What you need to do:
Below are some entries. Copy each line in them that holds "denkt".

Recorded data:
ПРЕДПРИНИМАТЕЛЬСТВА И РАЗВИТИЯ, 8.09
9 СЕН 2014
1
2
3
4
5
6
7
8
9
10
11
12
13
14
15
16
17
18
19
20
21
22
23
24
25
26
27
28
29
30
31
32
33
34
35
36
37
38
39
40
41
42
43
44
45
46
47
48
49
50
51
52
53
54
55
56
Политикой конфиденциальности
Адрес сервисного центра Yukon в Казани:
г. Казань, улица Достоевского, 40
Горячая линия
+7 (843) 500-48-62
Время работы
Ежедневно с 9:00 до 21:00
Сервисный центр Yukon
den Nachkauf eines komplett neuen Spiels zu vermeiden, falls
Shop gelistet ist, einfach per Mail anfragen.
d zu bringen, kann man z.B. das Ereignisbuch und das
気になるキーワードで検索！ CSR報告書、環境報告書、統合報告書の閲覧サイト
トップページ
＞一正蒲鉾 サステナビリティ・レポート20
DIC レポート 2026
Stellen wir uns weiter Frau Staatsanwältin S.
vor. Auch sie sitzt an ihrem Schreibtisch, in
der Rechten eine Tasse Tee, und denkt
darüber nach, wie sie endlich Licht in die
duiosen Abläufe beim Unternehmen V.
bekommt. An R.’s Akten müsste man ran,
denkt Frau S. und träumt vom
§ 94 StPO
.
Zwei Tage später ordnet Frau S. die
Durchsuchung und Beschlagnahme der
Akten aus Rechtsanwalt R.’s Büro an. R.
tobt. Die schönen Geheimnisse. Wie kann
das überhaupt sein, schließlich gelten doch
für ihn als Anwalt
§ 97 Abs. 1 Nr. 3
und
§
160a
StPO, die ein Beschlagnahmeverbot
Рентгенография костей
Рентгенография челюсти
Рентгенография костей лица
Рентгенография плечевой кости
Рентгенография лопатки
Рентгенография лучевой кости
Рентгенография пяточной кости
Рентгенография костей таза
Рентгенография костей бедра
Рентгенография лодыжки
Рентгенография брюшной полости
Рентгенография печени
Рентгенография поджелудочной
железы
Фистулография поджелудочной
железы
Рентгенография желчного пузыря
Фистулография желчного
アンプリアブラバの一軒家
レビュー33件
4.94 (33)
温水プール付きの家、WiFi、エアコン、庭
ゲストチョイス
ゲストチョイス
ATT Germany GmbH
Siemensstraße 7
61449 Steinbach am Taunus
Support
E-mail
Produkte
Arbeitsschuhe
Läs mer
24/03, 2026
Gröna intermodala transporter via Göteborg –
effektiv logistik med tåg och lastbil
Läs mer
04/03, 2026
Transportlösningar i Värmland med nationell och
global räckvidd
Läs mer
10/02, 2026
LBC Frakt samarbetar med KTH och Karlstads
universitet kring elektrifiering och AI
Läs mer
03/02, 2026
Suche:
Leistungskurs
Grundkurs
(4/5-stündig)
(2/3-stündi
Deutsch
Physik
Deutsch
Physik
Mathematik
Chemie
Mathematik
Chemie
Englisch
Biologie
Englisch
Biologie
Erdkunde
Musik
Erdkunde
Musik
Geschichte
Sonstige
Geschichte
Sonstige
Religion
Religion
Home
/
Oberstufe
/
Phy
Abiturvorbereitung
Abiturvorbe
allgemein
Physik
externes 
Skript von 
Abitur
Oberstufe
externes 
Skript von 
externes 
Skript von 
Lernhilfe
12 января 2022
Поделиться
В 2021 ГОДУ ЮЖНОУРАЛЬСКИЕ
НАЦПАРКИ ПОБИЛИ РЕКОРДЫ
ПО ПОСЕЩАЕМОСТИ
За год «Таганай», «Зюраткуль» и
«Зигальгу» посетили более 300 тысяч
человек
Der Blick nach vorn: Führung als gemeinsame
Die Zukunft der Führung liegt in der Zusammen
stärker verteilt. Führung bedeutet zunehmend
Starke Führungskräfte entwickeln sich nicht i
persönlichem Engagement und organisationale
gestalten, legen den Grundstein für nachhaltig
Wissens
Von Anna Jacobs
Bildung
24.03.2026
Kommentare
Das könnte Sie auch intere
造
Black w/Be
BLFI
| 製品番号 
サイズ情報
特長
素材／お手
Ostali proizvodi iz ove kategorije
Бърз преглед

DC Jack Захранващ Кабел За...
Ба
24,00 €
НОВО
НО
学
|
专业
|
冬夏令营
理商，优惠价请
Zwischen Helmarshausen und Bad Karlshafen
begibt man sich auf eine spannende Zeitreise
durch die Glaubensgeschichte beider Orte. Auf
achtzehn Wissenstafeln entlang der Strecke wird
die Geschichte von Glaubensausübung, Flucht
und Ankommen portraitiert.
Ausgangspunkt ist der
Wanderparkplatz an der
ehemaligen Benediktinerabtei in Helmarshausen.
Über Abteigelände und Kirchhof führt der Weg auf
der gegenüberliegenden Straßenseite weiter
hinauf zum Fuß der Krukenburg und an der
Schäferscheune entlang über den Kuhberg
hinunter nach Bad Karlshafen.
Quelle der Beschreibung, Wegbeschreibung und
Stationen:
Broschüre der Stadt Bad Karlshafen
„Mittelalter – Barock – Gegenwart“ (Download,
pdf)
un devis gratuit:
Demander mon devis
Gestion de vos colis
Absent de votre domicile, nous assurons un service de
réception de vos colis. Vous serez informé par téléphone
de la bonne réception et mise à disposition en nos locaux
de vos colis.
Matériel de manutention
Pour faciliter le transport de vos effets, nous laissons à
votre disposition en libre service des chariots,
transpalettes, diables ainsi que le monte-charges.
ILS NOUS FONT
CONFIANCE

Your solution:
der Rechten eine Tasse Tee, und denkt
denkt Frau S. und träumt vom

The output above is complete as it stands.